Stored data entries:

== == ==

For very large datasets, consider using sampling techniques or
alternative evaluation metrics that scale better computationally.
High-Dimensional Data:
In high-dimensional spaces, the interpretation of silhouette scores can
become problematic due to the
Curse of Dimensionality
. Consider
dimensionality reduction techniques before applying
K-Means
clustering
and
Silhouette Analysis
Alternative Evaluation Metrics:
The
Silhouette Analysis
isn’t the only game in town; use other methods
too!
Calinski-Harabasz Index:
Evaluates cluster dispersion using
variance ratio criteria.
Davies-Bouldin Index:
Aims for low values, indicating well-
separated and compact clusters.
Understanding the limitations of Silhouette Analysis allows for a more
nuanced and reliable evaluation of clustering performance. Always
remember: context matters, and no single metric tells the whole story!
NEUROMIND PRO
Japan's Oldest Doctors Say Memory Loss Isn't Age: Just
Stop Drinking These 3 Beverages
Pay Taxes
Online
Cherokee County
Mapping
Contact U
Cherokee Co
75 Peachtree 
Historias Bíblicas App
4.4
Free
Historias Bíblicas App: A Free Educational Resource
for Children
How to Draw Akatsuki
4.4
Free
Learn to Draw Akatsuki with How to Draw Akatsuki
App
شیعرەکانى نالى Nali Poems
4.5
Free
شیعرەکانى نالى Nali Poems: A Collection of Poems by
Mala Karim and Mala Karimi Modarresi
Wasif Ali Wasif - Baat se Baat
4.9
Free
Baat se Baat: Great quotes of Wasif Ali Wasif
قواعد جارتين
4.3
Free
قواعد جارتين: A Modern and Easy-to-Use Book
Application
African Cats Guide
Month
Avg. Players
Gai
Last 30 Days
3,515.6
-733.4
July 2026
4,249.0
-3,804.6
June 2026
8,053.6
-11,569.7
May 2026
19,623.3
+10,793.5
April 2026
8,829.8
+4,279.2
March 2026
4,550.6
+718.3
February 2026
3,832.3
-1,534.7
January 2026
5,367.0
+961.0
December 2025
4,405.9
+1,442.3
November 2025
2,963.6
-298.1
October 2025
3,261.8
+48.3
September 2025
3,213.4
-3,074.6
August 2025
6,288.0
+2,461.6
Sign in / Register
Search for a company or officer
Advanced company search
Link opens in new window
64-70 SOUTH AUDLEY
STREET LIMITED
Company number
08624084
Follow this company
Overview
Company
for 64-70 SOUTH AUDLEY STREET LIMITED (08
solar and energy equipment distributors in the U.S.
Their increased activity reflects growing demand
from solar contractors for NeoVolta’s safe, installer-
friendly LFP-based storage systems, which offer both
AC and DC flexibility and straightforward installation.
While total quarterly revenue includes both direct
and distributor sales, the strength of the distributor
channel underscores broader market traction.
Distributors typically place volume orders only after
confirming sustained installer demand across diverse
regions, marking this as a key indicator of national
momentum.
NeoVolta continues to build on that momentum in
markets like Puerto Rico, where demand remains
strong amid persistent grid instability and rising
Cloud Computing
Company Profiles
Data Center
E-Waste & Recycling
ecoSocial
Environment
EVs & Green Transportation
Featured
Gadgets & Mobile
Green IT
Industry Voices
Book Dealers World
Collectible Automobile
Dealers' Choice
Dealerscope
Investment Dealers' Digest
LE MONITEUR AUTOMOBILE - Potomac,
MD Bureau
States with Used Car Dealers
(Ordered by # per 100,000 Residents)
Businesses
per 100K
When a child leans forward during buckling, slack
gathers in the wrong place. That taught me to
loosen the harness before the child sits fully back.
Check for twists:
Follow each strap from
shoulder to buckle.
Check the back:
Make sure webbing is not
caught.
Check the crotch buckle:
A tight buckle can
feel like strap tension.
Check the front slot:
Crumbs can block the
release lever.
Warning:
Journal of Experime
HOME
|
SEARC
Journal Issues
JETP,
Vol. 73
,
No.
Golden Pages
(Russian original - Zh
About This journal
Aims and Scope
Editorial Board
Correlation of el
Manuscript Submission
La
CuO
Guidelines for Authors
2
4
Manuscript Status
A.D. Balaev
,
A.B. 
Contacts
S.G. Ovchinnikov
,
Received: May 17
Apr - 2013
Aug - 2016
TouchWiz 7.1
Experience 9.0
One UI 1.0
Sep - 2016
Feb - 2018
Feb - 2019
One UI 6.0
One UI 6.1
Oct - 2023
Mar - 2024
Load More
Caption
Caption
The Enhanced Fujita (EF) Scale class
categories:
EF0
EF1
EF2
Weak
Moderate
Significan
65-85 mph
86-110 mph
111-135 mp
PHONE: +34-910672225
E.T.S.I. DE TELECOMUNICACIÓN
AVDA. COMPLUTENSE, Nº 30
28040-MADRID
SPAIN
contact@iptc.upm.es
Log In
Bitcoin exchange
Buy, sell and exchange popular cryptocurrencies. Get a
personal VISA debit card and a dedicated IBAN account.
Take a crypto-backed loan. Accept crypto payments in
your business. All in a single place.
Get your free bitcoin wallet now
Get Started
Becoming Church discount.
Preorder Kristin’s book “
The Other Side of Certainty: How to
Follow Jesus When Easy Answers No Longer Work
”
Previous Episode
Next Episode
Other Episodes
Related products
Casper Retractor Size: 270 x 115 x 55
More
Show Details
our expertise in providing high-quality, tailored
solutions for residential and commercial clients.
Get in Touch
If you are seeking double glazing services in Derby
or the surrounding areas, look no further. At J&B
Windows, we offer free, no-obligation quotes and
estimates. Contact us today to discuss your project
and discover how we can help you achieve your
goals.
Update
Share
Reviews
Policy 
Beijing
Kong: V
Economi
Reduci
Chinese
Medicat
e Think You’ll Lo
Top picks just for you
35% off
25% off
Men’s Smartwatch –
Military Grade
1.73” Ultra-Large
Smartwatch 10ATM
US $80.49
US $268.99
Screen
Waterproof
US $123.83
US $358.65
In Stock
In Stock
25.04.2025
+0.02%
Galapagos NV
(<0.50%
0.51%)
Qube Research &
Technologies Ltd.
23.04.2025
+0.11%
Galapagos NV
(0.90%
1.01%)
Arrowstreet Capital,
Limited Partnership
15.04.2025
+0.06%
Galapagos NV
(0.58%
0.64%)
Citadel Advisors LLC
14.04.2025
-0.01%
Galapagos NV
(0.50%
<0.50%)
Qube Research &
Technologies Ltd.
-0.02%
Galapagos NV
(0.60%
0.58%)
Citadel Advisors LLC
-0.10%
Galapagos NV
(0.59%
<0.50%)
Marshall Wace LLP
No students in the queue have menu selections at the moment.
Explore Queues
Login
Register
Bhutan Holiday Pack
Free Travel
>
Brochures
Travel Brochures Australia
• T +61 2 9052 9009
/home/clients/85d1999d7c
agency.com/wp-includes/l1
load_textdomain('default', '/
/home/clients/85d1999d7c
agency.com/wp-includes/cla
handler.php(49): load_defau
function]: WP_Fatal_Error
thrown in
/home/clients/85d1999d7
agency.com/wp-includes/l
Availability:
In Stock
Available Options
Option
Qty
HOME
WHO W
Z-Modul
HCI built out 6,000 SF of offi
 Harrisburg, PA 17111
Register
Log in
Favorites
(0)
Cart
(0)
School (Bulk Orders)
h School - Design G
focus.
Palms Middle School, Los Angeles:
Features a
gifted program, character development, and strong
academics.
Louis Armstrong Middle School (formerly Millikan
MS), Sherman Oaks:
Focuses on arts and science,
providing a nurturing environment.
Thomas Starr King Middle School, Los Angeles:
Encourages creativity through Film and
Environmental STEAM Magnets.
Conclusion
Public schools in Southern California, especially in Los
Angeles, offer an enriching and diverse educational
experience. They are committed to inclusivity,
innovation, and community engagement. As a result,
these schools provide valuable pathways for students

== == ==

→ Task directions: All of the entries above need to be output again exactly.

→ Answer for the task:
For very large datasets, consider using sampling techniques or
alternative evaluation metrics that scale better computationally.
High-Dimensional Data:
In high-dimensional spaces, the interpretation of silhouette scores can
become problematic due to the
Curse of Dimensionality
. Consider
dimensionality reduction techniques before applying
K-Means
clustering
and
Silhouette Analysis
Alternative Evaluation Metrics:
The
Silhouette Analysis
isn’t the only game in town; use other methods
too!
Calinski-Harabasz Index:
Evaluates cluster dispersion using
variance ratio criteria.
Davies-Bouldin Index:
Aims for low values, indicating well-
separated and compact clusters.
Understanding the limitations of Silhouette Analysis allows for a more
nuanced and reliable evaluation of clustering performance. Always
remember: context matters, and no single metric tells the whole story!
NEUROMIND PRO
Japan's Oldest Doctors Say Memory Loss Isn't Age: Just
Stop Drinking These 3 Beverages
Pay Taxes
Online
Cherokee County
Mapping
Contact U
Cherokee Co
75 Peachtree 
Historias Bíblicas App
4.4
Free
Historias Bíblicas App: A Free Educational Resource
for Children
How to Draw Akatsuki
4.4
Free
Learn to Draw Akatsuki with How to Draw Akatsuki
App
شیعرەکانى نالى Nali Poems
4.5
Free
شیعرەکانى نالى Nali Poems: A Collection of Poems by
Mala Karim and Mala Karimi Modarresi
Wasif Ali Wasif - Baat se Baat
4.9
Free
Baat se Baat: Great quotes of Wasif Ali Wasif
قواعد جارتين
4.3
Free
قواعد جارتين: A Modern and Easy-to-Use Book
Application
African Cats Guide
Month
Avg. Players
Gai
Last 30 Days
3,515.6
-733.4
July 2026
4,249.0
-3,804.6
June 2026
8,053.6
-11,569.7
May 2026
19,623.3
+10,793.5
April 2026
8,829.8
+4,279.2
March 2026
4,550.6
+718.3
February 2026
3,832.3
-1,534.7
January 2026
5,367.0
+961.0
December 2025
4,405.9
+1,442.3
November 2025
2,963.6
-298.1
October 2025
3,261.8
+48.3
September 2025
3,213.4
-3,074.6
August 2025
6,288.0
+2,461.6
Sign in / Register
Search for a company or officer
Advanced company search
Link opens in new window
64-70 SOUTH AUDLEY
STREET LIMITED
Company number
08624084
Follow this company
Overview
Company
for 64-70 SOUTH AUDLEY STREET LIMITED (08
solar and energy equipment distributors in the U.S.
Their increased activity reflects growing demand
from solar contractors for NeoVolta’s safe, installer-
friendly LFP-based storage systems, which offer both
AC and DC flexibility and straightforward installation.
While total quarterly revenue includes both direct
and distributor sales, the strength of the distributor
channel underscores broader market traction.
Distributors typically place volume orders only after
confirming sustained installer demand across diverse
regions, marking this as a key indicator of national
momentum.
NeoVolta continues to build on that momentum in
markets like Puerto Rico, where demand remains
strong amid persistent grid instability and rising
Cloud Computing
Company Profiles
Data Center
E-Waste & Recycling
ecoSocial
Environment
EVs & Green Transportation
Featured
Gadgets & Mobile
Green IT
Industry Voices
Book Dealers World
Collectible Automobile
Dealers' Choice
Dealerscope
Investment Dealers' Digest
LE MONITEUR AUTOMOBILE - Potomac,
MD Bureau
States with Used Car Dealers
(Ordered by # per 100,000 Residents)
Businesses
per 100K
When a child leans forward during buckling, slack
gathers in the wrong place. That taught me to
loosen the harness before the child sits fully back.
Check for twists:
Follow each strap from
shoulder to buckle.
Check the back:
Make sure webbing is not
caught.
Check the crotch buckle:
A tight buckle can
feel like strap tension.
Check the front slot:
Crumbs can block the
release lever.
Warning:
Journal of Experime
HOME
|
SEARC
Journal Issues
JETP,
Vol. 73
,
No.
Golden Pages
(Russian original - Zh
About This journal
Aims and Scope
Editorial Board
Correlation of el
Manuscript Submission
La
CuO
Guidelines for Authors
2
4
Manuscript Status
A.D. Balaev
,
A.B. 
Contacts
S.G. Ovchinnikov
,
Received: May 17
Apr - 2013
Aug - 2016
TouchWiz 7.1
Experience 9.0
One UI 1.0
Sep - 2016
Feb - 2018
Feb - 2019
One UI 6.0
One UI 6.1
Oct - 2023
Mar - 2024
Load More
Caption
Caption
The Enhanced Fujita (EF) Scale class
categories:
EF0
EF1
EF2
Weak
Moderate
Significan
65-85 mph
86-110 mph
111-135 mp
PHONE: +34-910672225
E.T.S.I. DE TELECOMUNICACIÓN
AVDA. COMPLUTENSE, Nº 30
28040-MADRID
SPAIN
contact@iptc.upm.es
Log In
Bitcoin exchange
Buy, sell and exchange popular cryptocurrencies. Get a
personal VISA debit card and a dedicated IBAN account.
Take a crypto-backed loan. Accept crypto payments in
your business. All in a single place.
Get your free bitcoin wallet now
Get Started
Becoming Church discount.
Preorder Kristin’s book “
The Other Side of Certainty: How to
Follow Jesus When Easy Answers No Longer Work
”
Previous Episode
Next Episode
Other Episodes
Related products
Casper Retractor Size: 270 x 115 x 55
More
Show Details
our expertise in providing high-quality, tailored
solutions for residential and commercial clients.
Get in Touch
If you are seeking double glazing services in Derby
or the surrounding areas, look no further. At J&B
Windows, we offer free, no-obligation quotes and
estimates. Contact us today to discuss your project
and discover how we can help you achieve your
goals.
Update
Share
Reviews
Policy 
Beijing
Kong: V
Economi
Reduci
Chinese
Medicat
e Think You’ll Lo
Top picks just for you
35% off
25% off
Men’s Smartwatch –
Military Grade
1.73” Ultra-Large
Smartwatch 10ATM
US $80.49
US $268.99
Screen
Waterproof
US $123.83
US $358.65
In Stock
In Stock
25.04.2025
+0.02%
Galapagos NV
(<0.50%
0.51%)
Qube Research &
Technologies Ltd.
23.04.2025
+0.11%
Galapagos NV
(0.90%
1.01%)
Arrowstreet Capital,
Limited Partnership
15.04.2025
+0.06%
Galapagos NV
(0.58%
0.64%)
Citadel Advisors LLC
14.04.2025
-0.01%
Galapagos NV
(0.50%
<0.50%)
Qube Research &
Technologies Ltd.
-0.02%
Galapagos NV
(0.60%
0.58%)
Citadel Advisors LLC
-0.10%
Galapagos NV
(0.59%
<0.50%)
Marshall Wace LLP
No students in the queue have menu selections at the moment.
Explore Queues
Login
Register
Bhutan Holiday Pack
Free Travel
>
Brochures
Travel Brochures Australia
• T +61 2 9052 9009
/home/clients/85d1999d7c
agency.com/wp-includes/l1
load_textdomain('default', '/
/home/clients/85d1999d7c
agency.com/wp-includes/cla
handler.php(49): load_defau
function]: WP_Fatal_Error
thrown in
/home/clients/85d1999d7
agency.com/wp-includes/l
Availability:
In Stock
Available Options
Option
Qty
HOME
WHO W
Z-Modul
HCI built out 6,000 SF of offi
 Harrisburg, PA 17111
Register
Log in
Favorites
(0)
Cart
(0)
School (Bulk Orders)
h School - Design G
focus.
Palms Middle School, Los Angeles:
Features a
gifted program, character development, and strong
academics.
Louis Armstrong Middle School (formerly Millikan
MS), Sherman Oaks:
Focuses on arts and science,
providing a nurturing environment.
Thomas Starr King Middle School, Los Angeles:
Encourages creativity through Film and
Environmental STEAM Magnets.
Conclusion
Public schools in Southern California, especially in Los
Angeles, offer an enriching and diverse educational
experience. They are committed to inclusivity,
innovation, and community engagement. As a result,
these schools provide valuable pathways for students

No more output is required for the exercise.